**BUTIR TUGAS 1:** Salin persis baris-baris daftar di bawah, mulai dari baris yang memuat "El peso del" hingga baris yang memuat "Przebywając w sierpniu w Warszawie, trudno", kedua baris itu ikut disalin. Jangan sertakan gambar dalam jawaban.

**KUTIPAN UNTUK DIBACA:**
++++

Dari pendekatan kebijakan publik dan ekonomi politik anggaran, Peraturan Presiden Nomor 33 Tahun 2020 tentang Standar Harga Satuan Regional menunjukkan kegagalan dalam menerapkan prinsip keadilan fiskal antar wilayah, kurangnya evaluasi kebijakan berbasis dampak riil di lapangan dan kecenderungan manajemen keuangan negara yang bersifat teknokratis namun tidak adaptif. Padahal prinsip kebijakan publik yang baik seharusnya kontekstual, partisipatif, dan berorientasi hasil.
Dalam menyikapi persoalan yang muncul sesuai uraian di atas perlu dilakukan Rekomendasi Strategis sebagai berikut :
1. Penyesuaian Kembali Standar Biaya Regional secara Dinamis
A. Perlu penyesuaian standar biaya regional yang mempertimbangkan data empiris daerah seperti Indeks Kemahalan Konstruksi, Indeks Harga Konsumen, dan data transportasi/logistik.
B. Sistem zonasi perlu diperluas dan diperbarui secara berkala.
2. Pelibatan Pemerintah Daerah dan Akademisi dalam Penyusunan Kebijakan
A. Kementerian Keuangan perlu membentuk task force bersama Kementerian Dalam Negeri dan perwakilan daerah yang representatif.
B. Kajian independen dari akademisi dan lembaga pengkajian perguruan tinggi harus menjadi dasar ilmiah dalam penyusunan standar biaya regional.
3. Harmonisasi Kebijakan antara Pusat dan Daerah
A. Perlu sinkronisasi antara Peraturan Presiden Nomor 33 Tahun 2020 tentang Standar Harga Satuan Regional dengan regulasi Permendagri tentang pedoman penyusunan APBD dan Peraturan Gubernur/Bupati terkait belanja daerah.
B. Pemerintah daerah diberi ruang untuk menyesuaikan standar biaya secara legal dan formal.

++++

**DATA YANG DIBERIKAN:**
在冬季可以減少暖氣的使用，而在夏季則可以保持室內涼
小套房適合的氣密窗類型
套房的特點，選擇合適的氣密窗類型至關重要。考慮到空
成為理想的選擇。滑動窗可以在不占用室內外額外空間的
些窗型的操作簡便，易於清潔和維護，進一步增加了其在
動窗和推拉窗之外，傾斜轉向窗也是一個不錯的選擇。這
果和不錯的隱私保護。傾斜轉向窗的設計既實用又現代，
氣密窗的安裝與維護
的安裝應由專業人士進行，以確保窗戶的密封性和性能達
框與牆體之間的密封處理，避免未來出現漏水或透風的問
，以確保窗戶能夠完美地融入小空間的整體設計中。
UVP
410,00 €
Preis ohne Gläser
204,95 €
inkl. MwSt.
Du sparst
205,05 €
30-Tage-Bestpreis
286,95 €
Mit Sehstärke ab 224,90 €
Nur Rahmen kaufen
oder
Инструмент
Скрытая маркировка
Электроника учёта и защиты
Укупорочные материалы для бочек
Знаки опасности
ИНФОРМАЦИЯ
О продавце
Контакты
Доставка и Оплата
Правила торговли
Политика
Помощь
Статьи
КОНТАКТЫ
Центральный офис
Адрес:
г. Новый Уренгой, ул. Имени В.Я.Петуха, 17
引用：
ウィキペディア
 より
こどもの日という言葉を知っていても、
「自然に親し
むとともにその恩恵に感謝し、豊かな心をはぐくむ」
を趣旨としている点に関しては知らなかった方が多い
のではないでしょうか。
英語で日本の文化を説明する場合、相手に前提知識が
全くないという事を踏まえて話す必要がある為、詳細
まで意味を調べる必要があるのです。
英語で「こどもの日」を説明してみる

++++

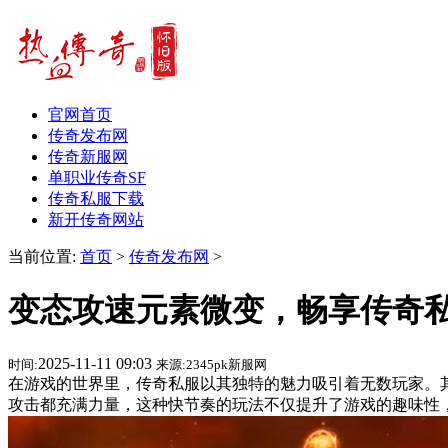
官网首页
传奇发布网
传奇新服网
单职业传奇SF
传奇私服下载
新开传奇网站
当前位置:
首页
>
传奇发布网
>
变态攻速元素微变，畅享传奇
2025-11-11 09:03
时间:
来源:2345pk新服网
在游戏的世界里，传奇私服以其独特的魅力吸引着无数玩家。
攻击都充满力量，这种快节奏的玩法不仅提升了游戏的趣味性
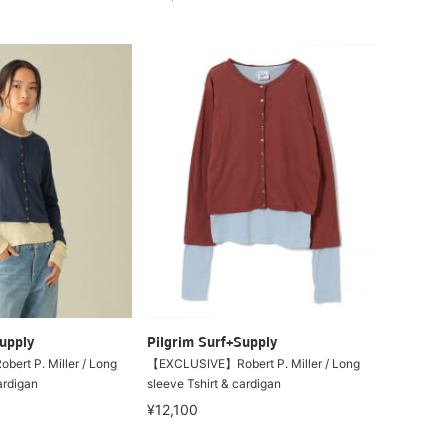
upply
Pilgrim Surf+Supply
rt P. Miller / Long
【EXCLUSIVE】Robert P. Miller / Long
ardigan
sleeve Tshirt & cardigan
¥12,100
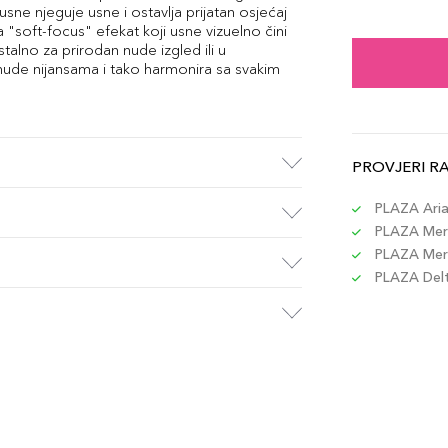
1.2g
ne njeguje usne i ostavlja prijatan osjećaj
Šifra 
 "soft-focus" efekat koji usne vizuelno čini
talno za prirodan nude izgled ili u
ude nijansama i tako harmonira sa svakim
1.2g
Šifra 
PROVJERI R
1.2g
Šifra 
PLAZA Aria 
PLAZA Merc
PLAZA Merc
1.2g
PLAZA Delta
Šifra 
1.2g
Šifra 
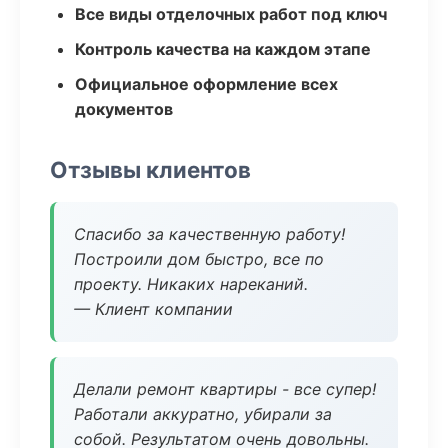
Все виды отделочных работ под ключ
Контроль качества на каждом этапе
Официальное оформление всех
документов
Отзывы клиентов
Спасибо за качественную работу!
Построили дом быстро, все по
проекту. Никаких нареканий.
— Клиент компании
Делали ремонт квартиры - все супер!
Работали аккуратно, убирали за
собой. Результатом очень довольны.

++++

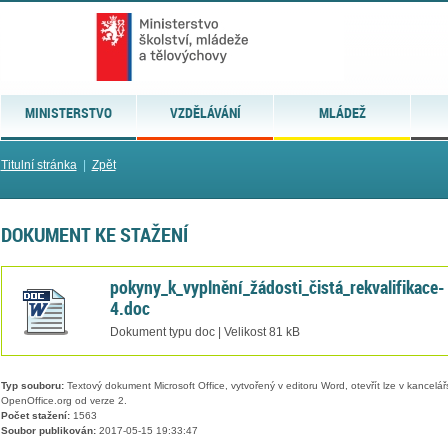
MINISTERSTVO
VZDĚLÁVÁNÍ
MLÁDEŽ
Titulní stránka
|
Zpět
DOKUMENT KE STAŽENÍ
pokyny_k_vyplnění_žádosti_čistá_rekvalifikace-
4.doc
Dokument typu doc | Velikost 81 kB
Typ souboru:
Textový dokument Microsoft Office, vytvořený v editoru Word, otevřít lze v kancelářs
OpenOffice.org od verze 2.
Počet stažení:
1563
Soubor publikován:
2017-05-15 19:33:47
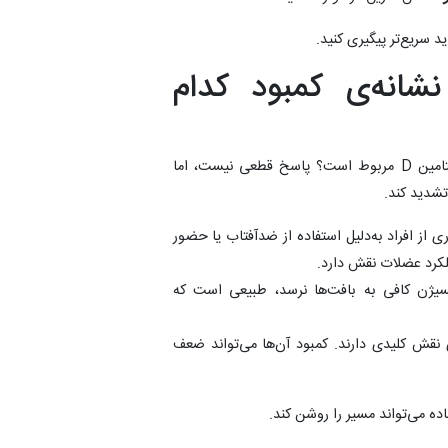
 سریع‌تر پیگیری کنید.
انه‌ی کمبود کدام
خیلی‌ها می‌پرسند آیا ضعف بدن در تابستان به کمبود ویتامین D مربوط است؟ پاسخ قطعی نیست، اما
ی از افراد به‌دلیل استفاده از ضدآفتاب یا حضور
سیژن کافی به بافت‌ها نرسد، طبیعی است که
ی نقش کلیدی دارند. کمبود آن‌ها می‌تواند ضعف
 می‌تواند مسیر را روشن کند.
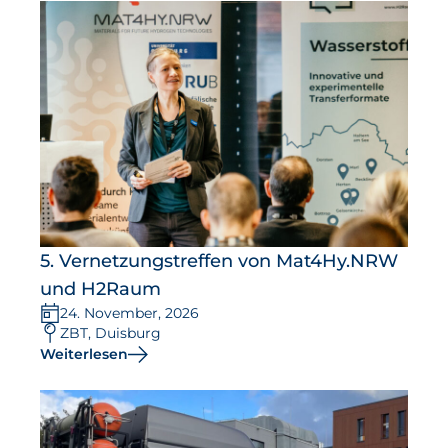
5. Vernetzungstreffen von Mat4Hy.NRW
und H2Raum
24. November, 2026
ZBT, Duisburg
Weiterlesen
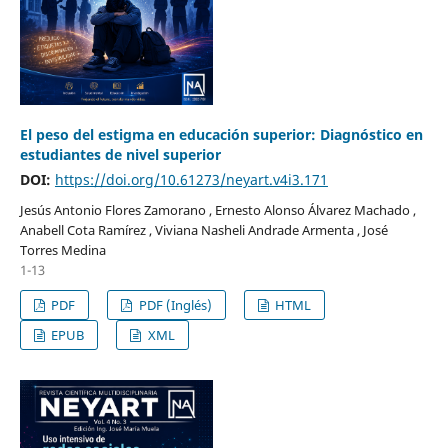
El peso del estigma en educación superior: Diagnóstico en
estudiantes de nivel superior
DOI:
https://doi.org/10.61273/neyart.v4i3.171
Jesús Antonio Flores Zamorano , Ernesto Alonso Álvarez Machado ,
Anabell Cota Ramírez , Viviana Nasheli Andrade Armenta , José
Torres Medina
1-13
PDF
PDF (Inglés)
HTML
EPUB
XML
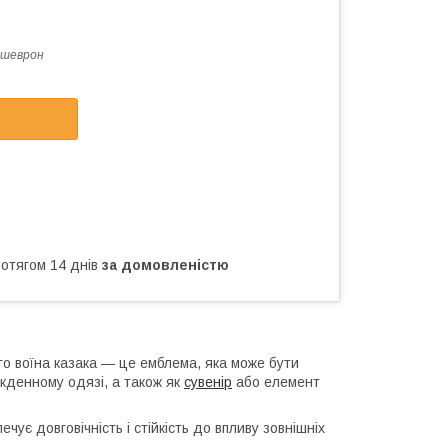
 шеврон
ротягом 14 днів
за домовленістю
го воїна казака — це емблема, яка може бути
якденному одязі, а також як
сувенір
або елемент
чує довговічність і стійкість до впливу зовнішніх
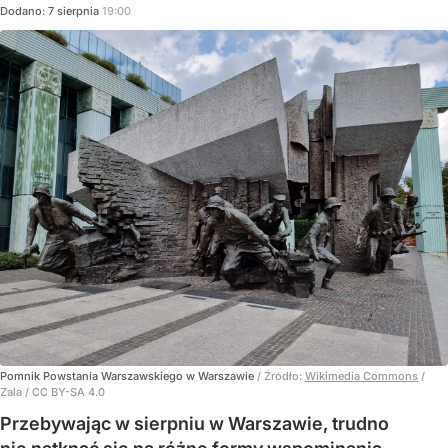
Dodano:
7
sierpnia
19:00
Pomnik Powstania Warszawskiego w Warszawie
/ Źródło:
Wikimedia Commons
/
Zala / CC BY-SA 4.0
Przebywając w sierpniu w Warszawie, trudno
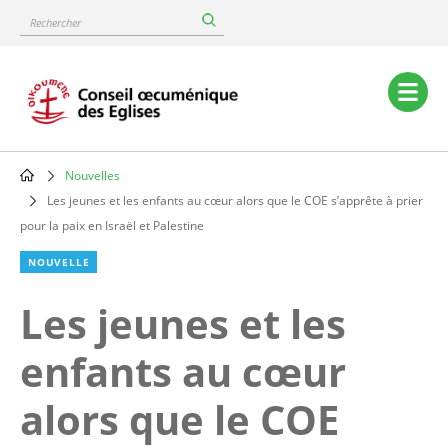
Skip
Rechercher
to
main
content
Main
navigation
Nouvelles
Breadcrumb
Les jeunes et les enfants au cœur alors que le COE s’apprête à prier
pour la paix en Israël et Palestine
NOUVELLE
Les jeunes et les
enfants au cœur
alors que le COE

++++

**BUTIR TUGAS 2:** Dalam kutipan tentang Peraturan Presiden Nomor 33 Tahun 2020, data empiris daerah apa saja yang disebut perlu dipertimbangkan saat menyesuaikan standar biaya regional?

**KOTAK JAWABAN 1:**
El peso del estigma en educación superior: Diagnóstico en
estudiantes de nivel superior
DOI:
https://doi.org/10.61273/neyart.v4i3.171
Jesús Antonio Flores Zamorano , Ernesto Alonso Álvarez Machado ,
Anabell Cota Ramírez , Viviana Nasheli Andrade Armenta , José
Torres Medina
1-13
PDF
PDF (Inglés)
HTML
EPUB
XML
 шеврон
ротягом 14 днів
за домовленістю
го воїна казака — це емблема, яка може бути
якденному одязі, а також як
сувенір
або елемент
чує довговічність і стійкість до впливу зовнішніх
Dodano:
7
sierpnia
19:00
Pomnik Powstania Warszawskiego w Warszawie
/ Źródło:
Wikimedia Commons
/
Zala / CC BY-SA 4.0
Przebywając w sierpniu w Warszawie, trudno

**KOTAK JAWABAN 2:** Indeks Kemahalan Konstruksi, Indeks Harga Konsumen, dan data transportasi/logistik.